Plain-text engineering files:
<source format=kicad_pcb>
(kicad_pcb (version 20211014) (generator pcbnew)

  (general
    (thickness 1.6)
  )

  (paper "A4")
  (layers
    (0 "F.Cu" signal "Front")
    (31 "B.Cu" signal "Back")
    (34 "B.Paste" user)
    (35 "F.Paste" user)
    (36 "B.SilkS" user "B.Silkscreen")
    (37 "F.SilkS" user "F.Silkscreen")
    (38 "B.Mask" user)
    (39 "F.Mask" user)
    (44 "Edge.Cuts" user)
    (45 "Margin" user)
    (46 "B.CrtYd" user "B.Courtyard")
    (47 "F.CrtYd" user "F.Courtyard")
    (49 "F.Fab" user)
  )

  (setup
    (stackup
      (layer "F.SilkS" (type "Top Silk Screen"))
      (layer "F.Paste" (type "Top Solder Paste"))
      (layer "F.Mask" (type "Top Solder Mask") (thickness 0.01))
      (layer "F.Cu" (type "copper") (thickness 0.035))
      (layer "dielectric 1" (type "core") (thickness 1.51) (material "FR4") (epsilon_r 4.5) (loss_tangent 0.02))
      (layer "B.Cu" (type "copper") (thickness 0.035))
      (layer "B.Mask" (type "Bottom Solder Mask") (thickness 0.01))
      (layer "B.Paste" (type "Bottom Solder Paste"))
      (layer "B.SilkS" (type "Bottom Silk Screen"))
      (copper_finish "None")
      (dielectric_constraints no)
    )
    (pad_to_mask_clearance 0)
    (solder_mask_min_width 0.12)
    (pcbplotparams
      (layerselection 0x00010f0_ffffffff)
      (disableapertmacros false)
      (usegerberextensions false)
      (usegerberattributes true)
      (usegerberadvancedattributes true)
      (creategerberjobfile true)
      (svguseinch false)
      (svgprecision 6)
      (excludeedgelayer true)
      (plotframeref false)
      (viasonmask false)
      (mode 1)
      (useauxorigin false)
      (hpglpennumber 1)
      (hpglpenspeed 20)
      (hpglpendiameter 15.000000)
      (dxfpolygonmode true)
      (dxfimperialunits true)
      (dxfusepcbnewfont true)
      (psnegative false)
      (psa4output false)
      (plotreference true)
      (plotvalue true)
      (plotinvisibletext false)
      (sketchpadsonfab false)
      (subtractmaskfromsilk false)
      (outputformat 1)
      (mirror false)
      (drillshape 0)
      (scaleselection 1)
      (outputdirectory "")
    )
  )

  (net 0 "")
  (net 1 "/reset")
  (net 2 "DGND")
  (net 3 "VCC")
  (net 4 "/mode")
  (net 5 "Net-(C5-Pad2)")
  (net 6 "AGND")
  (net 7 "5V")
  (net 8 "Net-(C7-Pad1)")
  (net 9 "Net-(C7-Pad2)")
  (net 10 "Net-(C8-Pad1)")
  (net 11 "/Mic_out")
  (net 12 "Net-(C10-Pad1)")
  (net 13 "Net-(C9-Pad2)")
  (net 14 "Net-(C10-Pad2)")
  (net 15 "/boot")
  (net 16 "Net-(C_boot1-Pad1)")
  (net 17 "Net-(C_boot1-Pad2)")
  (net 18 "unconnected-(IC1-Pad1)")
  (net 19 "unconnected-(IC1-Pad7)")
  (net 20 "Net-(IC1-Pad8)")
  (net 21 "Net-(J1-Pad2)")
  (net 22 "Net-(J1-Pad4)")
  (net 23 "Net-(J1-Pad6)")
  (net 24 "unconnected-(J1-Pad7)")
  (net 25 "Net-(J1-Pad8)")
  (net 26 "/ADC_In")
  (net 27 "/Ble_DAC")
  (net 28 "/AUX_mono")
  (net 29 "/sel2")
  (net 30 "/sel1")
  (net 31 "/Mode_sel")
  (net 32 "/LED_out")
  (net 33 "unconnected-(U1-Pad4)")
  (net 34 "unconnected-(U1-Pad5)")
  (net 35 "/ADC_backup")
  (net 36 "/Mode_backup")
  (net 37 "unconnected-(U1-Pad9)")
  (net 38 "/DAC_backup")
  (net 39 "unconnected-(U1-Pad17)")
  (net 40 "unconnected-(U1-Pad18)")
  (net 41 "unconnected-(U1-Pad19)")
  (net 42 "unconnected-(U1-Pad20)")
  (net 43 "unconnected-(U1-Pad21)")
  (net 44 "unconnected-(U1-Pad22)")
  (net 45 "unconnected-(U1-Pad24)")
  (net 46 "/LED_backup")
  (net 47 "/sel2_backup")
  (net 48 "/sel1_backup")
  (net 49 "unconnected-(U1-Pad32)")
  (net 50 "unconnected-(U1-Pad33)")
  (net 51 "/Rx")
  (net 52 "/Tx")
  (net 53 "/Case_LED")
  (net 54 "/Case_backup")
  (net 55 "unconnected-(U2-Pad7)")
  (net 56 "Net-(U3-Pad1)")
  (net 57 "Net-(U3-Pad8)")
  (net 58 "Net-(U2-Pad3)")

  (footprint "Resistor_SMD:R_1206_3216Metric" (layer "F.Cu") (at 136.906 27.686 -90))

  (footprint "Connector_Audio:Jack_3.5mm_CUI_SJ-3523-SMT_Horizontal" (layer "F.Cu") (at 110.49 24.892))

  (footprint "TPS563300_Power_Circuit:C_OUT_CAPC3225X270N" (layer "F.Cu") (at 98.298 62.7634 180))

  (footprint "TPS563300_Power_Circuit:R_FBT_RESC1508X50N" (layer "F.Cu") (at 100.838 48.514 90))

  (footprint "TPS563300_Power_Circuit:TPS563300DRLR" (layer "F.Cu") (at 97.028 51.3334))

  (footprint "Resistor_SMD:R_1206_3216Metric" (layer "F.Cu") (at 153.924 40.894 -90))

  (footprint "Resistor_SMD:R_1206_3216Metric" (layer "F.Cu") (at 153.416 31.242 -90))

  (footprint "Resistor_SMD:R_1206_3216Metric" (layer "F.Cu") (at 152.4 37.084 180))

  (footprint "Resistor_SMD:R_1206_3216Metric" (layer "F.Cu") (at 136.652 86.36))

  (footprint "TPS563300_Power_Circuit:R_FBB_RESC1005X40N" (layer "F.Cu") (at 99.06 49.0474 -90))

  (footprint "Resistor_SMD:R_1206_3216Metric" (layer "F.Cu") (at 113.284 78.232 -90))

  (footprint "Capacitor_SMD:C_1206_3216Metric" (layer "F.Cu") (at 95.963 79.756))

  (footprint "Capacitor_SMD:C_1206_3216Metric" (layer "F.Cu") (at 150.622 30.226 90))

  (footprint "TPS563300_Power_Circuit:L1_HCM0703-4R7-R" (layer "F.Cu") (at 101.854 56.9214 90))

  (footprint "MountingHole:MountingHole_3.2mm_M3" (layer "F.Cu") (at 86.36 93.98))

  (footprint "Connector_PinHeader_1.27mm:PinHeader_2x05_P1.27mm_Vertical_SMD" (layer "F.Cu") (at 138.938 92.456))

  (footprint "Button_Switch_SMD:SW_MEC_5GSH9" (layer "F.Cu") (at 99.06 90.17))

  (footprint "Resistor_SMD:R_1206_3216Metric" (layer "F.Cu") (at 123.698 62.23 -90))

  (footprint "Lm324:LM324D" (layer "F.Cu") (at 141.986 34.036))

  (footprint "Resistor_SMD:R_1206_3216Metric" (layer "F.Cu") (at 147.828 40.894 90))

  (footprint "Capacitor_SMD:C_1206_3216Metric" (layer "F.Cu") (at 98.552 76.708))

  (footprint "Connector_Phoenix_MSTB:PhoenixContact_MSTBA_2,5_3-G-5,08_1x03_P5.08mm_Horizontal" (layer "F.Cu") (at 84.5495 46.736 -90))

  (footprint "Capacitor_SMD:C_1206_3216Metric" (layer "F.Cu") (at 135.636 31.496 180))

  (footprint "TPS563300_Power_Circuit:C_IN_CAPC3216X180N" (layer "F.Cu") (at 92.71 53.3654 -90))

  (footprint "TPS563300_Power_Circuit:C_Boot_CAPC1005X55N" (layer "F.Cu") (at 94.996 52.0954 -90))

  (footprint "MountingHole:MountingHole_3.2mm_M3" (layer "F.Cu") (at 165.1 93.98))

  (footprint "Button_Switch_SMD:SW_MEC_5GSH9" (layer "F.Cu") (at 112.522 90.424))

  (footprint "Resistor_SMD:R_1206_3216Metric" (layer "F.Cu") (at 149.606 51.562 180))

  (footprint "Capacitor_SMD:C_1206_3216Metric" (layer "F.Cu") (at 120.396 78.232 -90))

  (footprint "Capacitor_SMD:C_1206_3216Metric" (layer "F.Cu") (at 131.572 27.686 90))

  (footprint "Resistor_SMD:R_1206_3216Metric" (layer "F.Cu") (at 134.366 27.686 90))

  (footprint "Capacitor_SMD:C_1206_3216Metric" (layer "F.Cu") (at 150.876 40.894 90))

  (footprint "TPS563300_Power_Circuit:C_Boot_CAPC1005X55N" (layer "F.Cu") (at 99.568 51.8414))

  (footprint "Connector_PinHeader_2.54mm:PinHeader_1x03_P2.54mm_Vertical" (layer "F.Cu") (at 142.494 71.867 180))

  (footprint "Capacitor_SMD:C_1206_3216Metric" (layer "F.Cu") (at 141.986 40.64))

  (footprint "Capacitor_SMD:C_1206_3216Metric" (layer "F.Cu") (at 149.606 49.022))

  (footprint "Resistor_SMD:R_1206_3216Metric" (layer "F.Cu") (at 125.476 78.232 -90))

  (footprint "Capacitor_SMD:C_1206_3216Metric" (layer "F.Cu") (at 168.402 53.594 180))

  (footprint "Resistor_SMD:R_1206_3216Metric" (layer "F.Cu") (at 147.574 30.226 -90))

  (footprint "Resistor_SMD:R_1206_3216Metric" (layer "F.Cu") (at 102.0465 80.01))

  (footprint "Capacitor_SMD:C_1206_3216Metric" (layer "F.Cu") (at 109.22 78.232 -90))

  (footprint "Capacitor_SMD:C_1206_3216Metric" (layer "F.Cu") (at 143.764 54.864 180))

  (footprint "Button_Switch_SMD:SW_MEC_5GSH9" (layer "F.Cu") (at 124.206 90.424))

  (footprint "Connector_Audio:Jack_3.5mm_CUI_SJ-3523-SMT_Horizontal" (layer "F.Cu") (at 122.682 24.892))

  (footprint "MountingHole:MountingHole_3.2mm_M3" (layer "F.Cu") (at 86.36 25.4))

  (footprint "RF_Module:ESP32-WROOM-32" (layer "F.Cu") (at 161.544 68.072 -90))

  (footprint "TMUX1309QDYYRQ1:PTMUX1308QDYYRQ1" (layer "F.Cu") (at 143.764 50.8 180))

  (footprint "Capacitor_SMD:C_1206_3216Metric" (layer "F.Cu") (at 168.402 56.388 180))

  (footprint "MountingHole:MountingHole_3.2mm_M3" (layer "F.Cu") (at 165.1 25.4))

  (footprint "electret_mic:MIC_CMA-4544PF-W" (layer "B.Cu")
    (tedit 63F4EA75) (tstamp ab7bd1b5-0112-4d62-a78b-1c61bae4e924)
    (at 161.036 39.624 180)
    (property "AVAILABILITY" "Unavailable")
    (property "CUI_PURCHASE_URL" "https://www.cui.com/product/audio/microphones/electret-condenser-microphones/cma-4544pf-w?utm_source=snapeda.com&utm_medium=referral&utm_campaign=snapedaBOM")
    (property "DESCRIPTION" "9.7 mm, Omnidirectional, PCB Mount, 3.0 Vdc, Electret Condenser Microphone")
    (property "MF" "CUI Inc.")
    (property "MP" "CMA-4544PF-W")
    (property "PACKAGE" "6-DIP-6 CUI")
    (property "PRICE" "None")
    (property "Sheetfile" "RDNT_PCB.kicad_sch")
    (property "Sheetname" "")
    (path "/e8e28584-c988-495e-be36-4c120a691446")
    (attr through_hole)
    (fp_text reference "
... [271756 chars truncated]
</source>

==

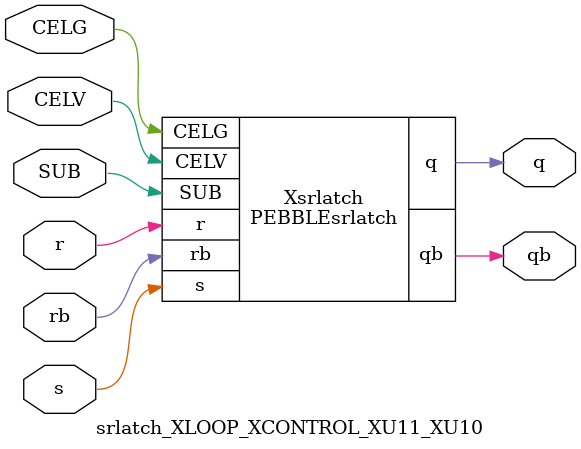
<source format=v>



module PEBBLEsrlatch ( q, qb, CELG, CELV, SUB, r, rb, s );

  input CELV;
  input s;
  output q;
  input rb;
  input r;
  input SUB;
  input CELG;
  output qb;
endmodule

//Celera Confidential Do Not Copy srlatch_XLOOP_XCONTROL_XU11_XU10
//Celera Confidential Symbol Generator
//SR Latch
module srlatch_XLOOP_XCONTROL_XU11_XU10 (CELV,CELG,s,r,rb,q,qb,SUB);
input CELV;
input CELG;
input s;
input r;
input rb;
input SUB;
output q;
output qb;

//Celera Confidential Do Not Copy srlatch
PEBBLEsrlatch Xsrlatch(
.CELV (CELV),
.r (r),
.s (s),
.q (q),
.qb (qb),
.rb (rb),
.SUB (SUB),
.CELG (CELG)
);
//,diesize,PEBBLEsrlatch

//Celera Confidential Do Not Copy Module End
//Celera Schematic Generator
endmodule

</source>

DIRECTIVE
Check the data for lines with "CELG" and give only their number.

TASK SOLUTION
5